WORK TASK: Your answer must consist of exactly the lines below, starting with the line with "right eye: (301, 341)" and going on through the line with "left front paw: (157, 432)", and nothing else.

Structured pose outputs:
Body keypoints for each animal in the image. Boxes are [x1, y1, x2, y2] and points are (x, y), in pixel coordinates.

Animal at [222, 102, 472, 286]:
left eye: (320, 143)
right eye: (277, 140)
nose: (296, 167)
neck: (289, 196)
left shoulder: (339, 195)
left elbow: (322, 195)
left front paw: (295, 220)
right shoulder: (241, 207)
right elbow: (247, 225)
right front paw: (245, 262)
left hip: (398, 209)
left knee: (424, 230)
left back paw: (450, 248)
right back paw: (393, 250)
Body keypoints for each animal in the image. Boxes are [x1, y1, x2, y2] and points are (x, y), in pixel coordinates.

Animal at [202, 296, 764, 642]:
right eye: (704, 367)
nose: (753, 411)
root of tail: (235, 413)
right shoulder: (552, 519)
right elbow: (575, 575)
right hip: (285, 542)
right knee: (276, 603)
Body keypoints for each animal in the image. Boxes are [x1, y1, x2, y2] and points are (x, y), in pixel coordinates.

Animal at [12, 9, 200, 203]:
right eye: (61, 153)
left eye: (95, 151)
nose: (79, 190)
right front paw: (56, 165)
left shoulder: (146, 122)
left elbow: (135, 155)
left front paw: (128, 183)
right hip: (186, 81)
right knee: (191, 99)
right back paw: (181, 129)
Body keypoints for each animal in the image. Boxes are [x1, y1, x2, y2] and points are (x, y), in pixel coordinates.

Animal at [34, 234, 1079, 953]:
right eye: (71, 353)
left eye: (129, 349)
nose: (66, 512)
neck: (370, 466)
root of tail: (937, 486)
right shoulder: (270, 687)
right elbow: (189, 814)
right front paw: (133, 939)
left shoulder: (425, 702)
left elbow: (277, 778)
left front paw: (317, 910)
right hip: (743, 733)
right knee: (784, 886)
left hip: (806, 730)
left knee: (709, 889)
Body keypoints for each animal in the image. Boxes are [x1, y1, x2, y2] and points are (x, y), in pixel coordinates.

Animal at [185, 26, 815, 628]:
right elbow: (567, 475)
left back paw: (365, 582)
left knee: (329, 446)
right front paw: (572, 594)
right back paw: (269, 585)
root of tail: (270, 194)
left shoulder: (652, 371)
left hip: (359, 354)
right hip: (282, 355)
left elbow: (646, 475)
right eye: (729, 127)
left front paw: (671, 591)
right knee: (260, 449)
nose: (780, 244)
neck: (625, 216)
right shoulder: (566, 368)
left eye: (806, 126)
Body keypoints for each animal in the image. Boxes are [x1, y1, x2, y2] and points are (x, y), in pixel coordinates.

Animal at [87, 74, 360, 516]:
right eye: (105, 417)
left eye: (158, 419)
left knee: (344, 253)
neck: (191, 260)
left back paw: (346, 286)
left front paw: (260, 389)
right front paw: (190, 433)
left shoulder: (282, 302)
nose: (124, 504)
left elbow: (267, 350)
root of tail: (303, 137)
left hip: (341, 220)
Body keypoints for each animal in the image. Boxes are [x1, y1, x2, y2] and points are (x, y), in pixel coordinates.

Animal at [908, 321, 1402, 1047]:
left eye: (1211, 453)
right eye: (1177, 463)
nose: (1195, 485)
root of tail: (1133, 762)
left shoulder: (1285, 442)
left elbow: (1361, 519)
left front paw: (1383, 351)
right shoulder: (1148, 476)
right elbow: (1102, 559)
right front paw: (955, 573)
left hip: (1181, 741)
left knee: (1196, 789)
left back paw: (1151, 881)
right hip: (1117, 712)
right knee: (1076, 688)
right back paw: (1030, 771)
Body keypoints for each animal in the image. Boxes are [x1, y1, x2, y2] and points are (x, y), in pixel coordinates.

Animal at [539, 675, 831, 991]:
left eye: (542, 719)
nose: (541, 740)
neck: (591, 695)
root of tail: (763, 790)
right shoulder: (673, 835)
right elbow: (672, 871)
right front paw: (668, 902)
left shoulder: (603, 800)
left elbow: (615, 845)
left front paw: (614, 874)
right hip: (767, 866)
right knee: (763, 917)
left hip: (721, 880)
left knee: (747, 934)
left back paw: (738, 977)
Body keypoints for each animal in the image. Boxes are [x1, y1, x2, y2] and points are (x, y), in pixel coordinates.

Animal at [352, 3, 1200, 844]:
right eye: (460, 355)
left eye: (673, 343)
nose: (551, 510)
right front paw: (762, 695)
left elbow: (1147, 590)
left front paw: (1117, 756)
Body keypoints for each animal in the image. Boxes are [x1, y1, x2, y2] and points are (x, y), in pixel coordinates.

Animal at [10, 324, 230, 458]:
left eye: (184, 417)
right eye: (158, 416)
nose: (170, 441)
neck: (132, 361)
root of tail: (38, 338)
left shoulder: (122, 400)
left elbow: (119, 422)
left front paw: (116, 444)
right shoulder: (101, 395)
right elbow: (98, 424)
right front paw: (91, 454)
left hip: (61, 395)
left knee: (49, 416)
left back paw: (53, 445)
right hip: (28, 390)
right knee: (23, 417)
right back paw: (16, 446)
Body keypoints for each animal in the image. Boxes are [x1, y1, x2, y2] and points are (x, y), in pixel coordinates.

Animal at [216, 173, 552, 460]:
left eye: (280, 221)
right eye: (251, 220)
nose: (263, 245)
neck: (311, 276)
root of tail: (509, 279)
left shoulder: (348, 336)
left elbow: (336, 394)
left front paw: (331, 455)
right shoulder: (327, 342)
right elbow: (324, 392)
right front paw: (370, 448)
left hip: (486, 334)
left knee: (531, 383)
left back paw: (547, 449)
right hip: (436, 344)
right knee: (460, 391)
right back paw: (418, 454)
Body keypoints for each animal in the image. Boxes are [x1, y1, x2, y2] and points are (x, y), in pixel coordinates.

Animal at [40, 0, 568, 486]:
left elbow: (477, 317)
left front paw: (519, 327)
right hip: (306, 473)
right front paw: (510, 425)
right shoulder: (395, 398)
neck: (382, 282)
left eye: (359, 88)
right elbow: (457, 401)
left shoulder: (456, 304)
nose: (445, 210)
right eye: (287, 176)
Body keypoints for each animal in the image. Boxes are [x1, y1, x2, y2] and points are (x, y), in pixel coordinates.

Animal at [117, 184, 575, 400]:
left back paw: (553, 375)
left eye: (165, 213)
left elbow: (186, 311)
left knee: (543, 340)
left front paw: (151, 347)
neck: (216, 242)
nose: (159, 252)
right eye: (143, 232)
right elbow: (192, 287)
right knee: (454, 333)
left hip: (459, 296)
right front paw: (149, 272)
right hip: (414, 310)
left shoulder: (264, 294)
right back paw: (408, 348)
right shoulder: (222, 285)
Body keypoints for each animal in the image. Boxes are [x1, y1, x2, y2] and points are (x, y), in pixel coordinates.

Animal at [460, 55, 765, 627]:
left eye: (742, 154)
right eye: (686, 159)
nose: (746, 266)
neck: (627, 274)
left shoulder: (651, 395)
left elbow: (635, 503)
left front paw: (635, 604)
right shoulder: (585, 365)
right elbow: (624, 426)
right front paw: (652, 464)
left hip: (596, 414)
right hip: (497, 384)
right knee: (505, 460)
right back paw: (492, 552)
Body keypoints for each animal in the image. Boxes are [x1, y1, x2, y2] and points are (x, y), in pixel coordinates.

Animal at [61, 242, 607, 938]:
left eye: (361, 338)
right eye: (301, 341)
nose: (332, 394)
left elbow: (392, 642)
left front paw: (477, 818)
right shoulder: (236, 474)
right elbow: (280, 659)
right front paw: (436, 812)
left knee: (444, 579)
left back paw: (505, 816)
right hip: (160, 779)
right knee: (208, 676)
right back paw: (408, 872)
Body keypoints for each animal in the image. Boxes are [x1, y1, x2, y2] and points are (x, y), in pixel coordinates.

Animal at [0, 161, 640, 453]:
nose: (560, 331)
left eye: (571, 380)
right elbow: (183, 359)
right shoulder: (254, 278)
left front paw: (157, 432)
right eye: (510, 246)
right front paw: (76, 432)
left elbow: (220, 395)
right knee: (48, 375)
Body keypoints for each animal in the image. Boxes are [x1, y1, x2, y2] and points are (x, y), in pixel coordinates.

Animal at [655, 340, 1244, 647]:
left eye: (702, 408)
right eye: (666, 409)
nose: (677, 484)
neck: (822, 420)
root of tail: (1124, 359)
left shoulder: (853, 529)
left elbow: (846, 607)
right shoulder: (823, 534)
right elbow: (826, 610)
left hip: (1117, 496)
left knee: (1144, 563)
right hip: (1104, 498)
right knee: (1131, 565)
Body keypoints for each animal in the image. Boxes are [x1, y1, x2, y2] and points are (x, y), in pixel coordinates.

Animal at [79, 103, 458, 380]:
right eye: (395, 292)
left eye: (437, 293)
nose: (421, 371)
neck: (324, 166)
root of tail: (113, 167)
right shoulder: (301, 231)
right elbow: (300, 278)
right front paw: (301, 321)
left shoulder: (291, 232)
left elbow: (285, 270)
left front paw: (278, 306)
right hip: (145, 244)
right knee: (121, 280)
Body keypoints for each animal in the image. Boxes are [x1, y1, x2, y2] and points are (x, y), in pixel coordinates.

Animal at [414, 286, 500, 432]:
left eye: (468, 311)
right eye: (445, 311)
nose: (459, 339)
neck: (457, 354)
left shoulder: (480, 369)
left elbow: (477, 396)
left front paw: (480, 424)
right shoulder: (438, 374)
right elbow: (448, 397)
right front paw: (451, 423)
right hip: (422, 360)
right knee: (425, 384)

SOLUTION TO THE EXERCISE:
right eye: (301, 341)
nose: (332, 394)
left elbow: (392, 642)
left front paw: (477, 818)
right shoulder: (236, 474)
right elbow: (280, 659)
right front paw: (436, 812)
left knee: (444, 579)
left back paw: (505, 816)
right hip: (160, 779)
right knee: (208, 676)
right back paw: (408, 872)
Body keypoints for each animal in the image. Boxes are [x1, y1, x2, y2] and points are (x, y), in pixel coordinates.

Animal at [0, 161, 640, 453]:
nose: (560, 331)
left eye: (571, 380)
right elbow: (183, 359)
right shoulder: (254, 278)
left front paw: (157, 432)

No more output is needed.